Je me souviens, jeunesse, avoir passé de nombreuses soirées en famille à regarder ce qui a longtemps été pour moi la seule manière d’occuper une scène : Les Soirées Juste pour rire. Cabaret d’humour présenté quotidiennement à TQS, qui n’était pas une taxe, mais bien une chaîne télé. J’y voyais une joyeuse orgie de laquelle  celui qui arriverait à faire rire aux larmes serait le roi. Avec le temps et quelques variantes, je me suis mis à y apprécier davantage celui qui y ferait aussi réfléchir. 

-Le roi est mort. Vive le roi.

Constat, lorsque je monte sur scène, surtout si je suis stressé, c’est sans effort que je me vois m’y présenter comme si j’allais y faire du stand up comic:

« Woohoo ! Salut Québec, ça va bien !? ». Non… ça ne va pas.

Certes, ce besoin d’être aimé sur scène sert un peu le conte ; après tout, on est dans le même bateau. Si j’arrive à garder l’attention du public sur moi, je la garde aussi sur le conte… un peu. Mais bien souvent, la présence sur scène de Pascal me revient en tête. J’ai envie d’aller vers cet ailleurs. Que les gens rentrent chez eux en se disant « C’était une bonne histoire » plutôt que « c’était un bon conteur ». S’il fallait que le conte au Québec devienne le banc de ceux qui ont été retranchés au camp de sélection de l’école de l’humour, je crois qu’on ne pourrait pas dire que le conte va bien. Avec le temps, apprendrais-je à me passer des rires du public pour y lire son intérêt? Ses sourires silencieux me suffiront-ils? Ses froncements de sourcils, ses ongles rongés par moments, ses yeux un peu humides, rien qu’un peu humides. Bien qu’il soit formaté par l’humour, le public québécois est encore capable d’entendre autre chose. On le voit, parfois, s’émouvoir devant autre chose qu’un vidéo de chats. L’humour n’est que l’une des nombreuses manières de dialoguer avec le public et le conte a le privilège de pouvoir en utiliser tant de nuances qu’il serait dommage de s’y limiter.

2 commentaires

  • Geneviève

    Wow! Quelle belle réflexion. Pourquoi en faire tant! Autant. Plus.
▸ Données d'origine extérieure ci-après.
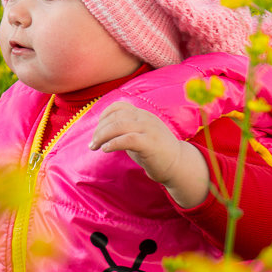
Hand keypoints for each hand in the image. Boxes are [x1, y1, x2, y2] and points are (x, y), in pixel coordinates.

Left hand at [89, 102, 209, 206]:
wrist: (178, 165)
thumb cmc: (155, 152)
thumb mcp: (139, 136)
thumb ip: (125, 131)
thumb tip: (102, 132)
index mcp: (142, 115)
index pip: (119, 106)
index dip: (103, 116)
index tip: (97, 130)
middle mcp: (145, 119)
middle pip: (116, 117)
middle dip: (99, 129)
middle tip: (92, 144)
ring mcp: (149, 130)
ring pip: (119, 125)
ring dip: (102, 136)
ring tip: (95, 147)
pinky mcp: (150, 143)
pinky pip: (128, 139)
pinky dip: (113, 143)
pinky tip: (106, 149)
Toujours plus.
    J’aime beaucoup ce que vous avez réfléchi et écrit 🙂
    Un journaliste disait que « Céline avait encore réussi à nous surprendre avec son spectacle Courage en 2019. »
    Je me disais que ce qui serait surprenant de la part de Céline c’est un spectacle au Petit Champlain, piano-voix.
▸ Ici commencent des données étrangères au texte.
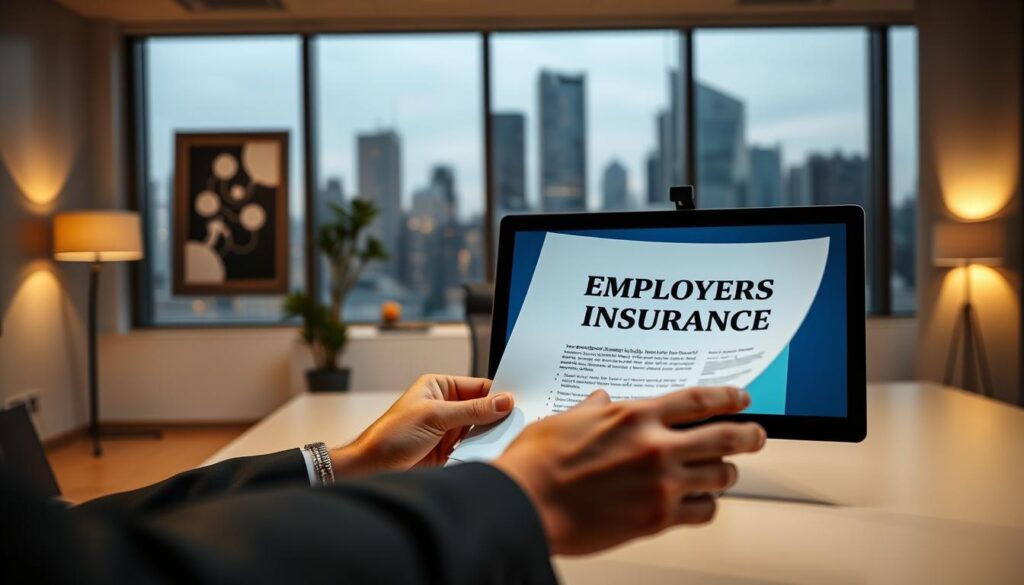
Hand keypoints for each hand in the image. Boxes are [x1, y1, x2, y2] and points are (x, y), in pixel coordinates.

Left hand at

    Continuez de nous raconter des histoires et de faire des tournées
    Un jour j’aurai le plaisir de vous entendre

    Geneviève Lahaise de Québec

  • Michel Longchamp

    Merci , pour cette réflexion.
    Les grande Gueules deTrois Pistoles ,
    Est effectivement un lieu de grande rencontre.
    Et je peut dire que ce fut un honneur de te côtoyer avec la tournée des semeurs.